Here are some of the things that the gracious Father taught me:

1. The lasting effect that godly parents can have upon a son’s life: Paton says, “In my earlier years particularly, when exposed to many temptations, his [Father’s] parting form rose before me as that of a guardian angel. It is no Pharisaism, but deep gratitude, which makes me here testify that the memory of that scene, not only helped, by God’s grace, keep me pure from the prevailing sins, but also stimulated me in all my studies, that I might not fall short of his hopes, and in all my Christian duties, that I might faithfully follow his shining example.”
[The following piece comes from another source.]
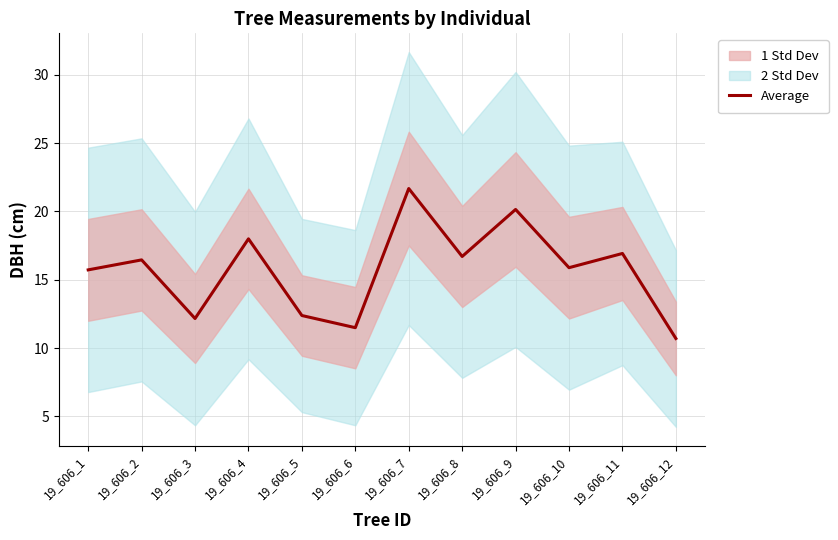

Which has a higher value, 19_606_2 or 19_606_10?

19_606_2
2. God’s providence even in VERY difficult and dangerous situations: Paton lived four years in almost constant danger, and he continually testifies of the Lord’s protection, guidance, grace, and strength throughout each dangerous encounter. In one situation, he is forced to spend a night hiding in a tree. This is what he says about it: “The hours I spent there live all before me as if it were but yesterday. I heard the frequent discharging of muskets, and the yells of the Savages. Yet I sat there among the branches, as safe in the arms of Jesus. Never, in all my sorrows, did my Lord draw nearer to me, and speak more soothingly in my soul, than when the moonlight flickered among these chestnut leaves, and the night air played on my throbbing brow, as I told all my heart to Jesus. Alone, yet not alone! If it be to glorify my God, I will not grudge to spend many nights alone in such a tree, to feel again my Saviour’s spiritual presence, to enjoy His consoling fellowship.”
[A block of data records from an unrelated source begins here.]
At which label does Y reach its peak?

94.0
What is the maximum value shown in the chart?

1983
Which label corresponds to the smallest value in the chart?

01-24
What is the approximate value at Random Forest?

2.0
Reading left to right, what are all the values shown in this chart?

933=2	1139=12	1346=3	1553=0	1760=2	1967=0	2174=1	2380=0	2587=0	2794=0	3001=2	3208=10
3. The necessity of joyful, willing obedience, even when the commission is against natural desires: After Paton is rescued from Tanna, he desires to wait at a near island, work on translating the Bible, and return as soon as possible. However, the Lord constrains him to go to Australia and endeavor to raise awareness and funds for the mission in the New Hebrides. This begins a vital segment of Paton’s ministry, as the Lord uses him to convict hearts of the commands to all Christians to be involved in making disciples. In this labor, Paton travels all over Australia, England, Scotland, and the U.S. and Canada, and many people’s hearts are changed to care about what God cares about, which is His glory displayed in salvation. 

(John Piper did a biographical talk over John Paton; you can read or listen to it here.)


One Response to “Not a Book Review”

  1. brsquared Says:

    Very helpful, sister. I enjoyed reading your OPINION on the book! It is so affirming to hear of God’s provision for his servants.